- [READING PASSAGE]
Bookmark and Share

Notice: On March 31, it was announced that Statalist is moving from an email list to a forum. The old list will shut down on April 23, and its replacement, statalist.org is already up and running.


[Date Prev][Date Next][Thread Prev][Thread Next][Date Index][Thread Index]

Re: st: Twitter Message Sub-string Extraction?


From   Nick Cox <njcoxstata@gmail.com>
To   statalist@hsphsun2.harvard.edu
Subject   Re: st: Twitter Message Sub-string Extraction?
Date   Mon, 13 Jun 2011 08:15:51 +0100

A very minor refinement here is that

ds tweet?

foreach t in `r(varlist)' {

could just be

foreach t of var tweet? {

as -foreach- is perfectly capable of coping with the wildcard.

-dropmiss- is from SJ.

Nick

On Sun, Jun 12, 2011 at 9:31 PM, Eric Booth <ebooth@ppri.tamu.edu> wrote:

> I'd use -split- to separate each twitter message (esp. since twitter messages are so short) and a combination of strpos() and subinstr() to find the elements you describe across the split tweets.

- [INSTRUCTIONS]
1/ List every email address that appears in the Statalist thread on extracting sub-strings from Twitter messages.
2/ Pick up the Statalist thread on extracting sub-strings from Twitter messages from its last line and continue it.

- [MATERIAL SUPPLIED]
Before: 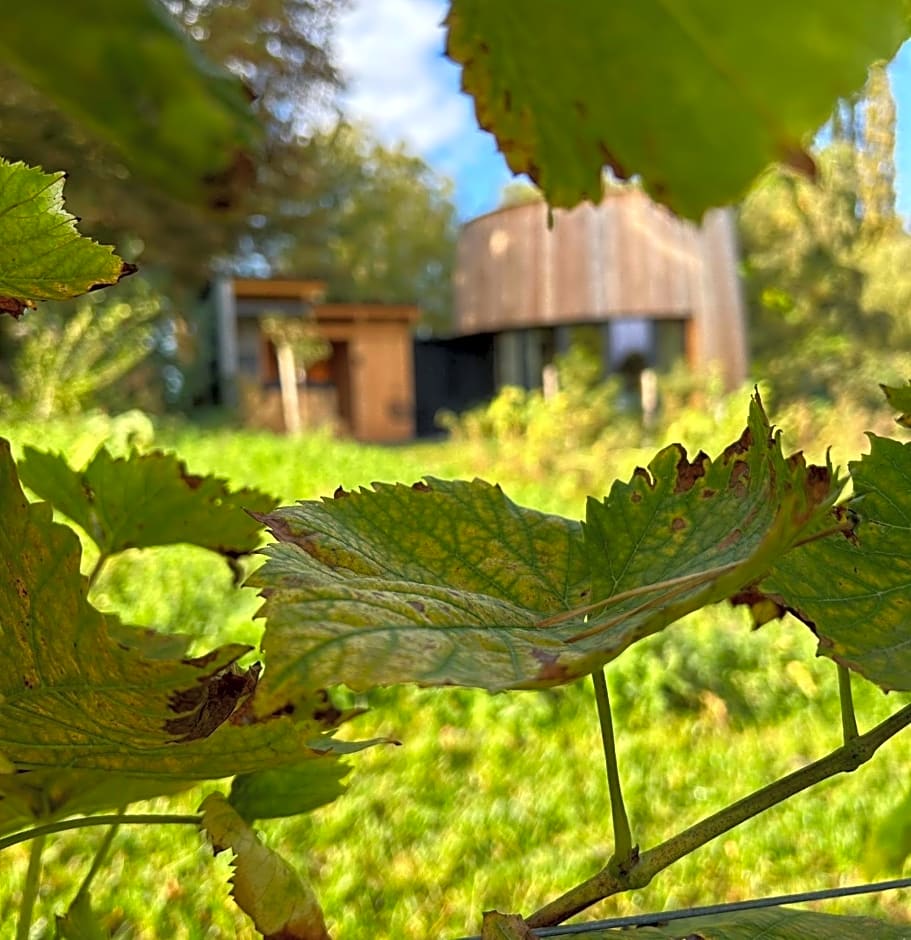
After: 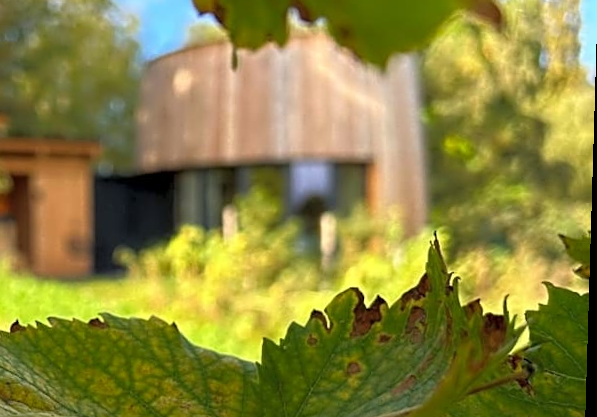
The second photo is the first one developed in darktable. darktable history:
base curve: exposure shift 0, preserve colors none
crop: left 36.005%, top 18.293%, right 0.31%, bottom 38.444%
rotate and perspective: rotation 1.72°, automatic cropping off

...

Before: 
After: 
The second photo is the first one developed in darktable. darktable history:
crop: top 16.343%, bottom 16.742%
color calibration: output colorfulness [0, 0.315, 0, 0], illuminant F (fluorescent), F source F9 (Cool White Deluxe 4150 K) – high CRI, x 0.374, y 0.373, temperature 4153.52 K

- [ANSWERS TO THE TASKS]
1/
njcoxstata@gmail.com
statalist@hsphsun2.harvard.edu
ebooth@ppri.tamu.edu

2/
>  I've provided an example below -- you'll need to install -dropmiss- and -sortrows-(from SSC) via -findit- before running my example.
>
> *****************!
> clear
> inp str240(tweet)
> "*@RndmUsername* I'm having a great time at #Ibiza! #summer2011 RT @SomeOtherPerson15 @test"
> "*@somethingelse* I'm asdfasdf at #something! #summer2011 RT @asff15 @afafdf"
> "*@anothername* I'm asdff t #test! #summer2011 @test15 @YetAnotherPerson"
> end
>
> split tweet, p(" ")
> ds tweet*
>
> **username
> rename tweet1 username
> replace username = subinstr(username, "*", "", .)
> l username
> **RT
> g rt = 1 if strpos(tweet, "RT")
> ta rt
>
> **topics & recipients:
> ds tweet?
> foreach v in topic recipient {
> loc n = 1
> foreach t in `r(varlist)' {
>        g `v'`n' = `t' if strpos(`t', "#")
>        loc `++n'
>        } //end t loop
>        } //end v loop
> //get rid of empty vars:
> drop tweet?? tweet?
> order topic* recipient*
>
> sortrows topic* , replace missing
> sortrows recipient* , replace missing
> dropmiss, force
>
> **probably want to reshape at some pt:
> g id = _n
> order id
> reshape long topic recipient , i(id) j(tweet_num)
> compress
> order id username rt topic reci
>
> *****************!


On Jun 12, 2011, at 2:39 PM, Richard Fairbanks wrote:

>> I'm preparing a dataset of ~ 2,000 tweets (Twitter messages) for social
>> network analysis. I'm trying to track who tweeted to whom and the theme
>> (hashtag) of the message.
>>
>>  Observations of the single variable look like this.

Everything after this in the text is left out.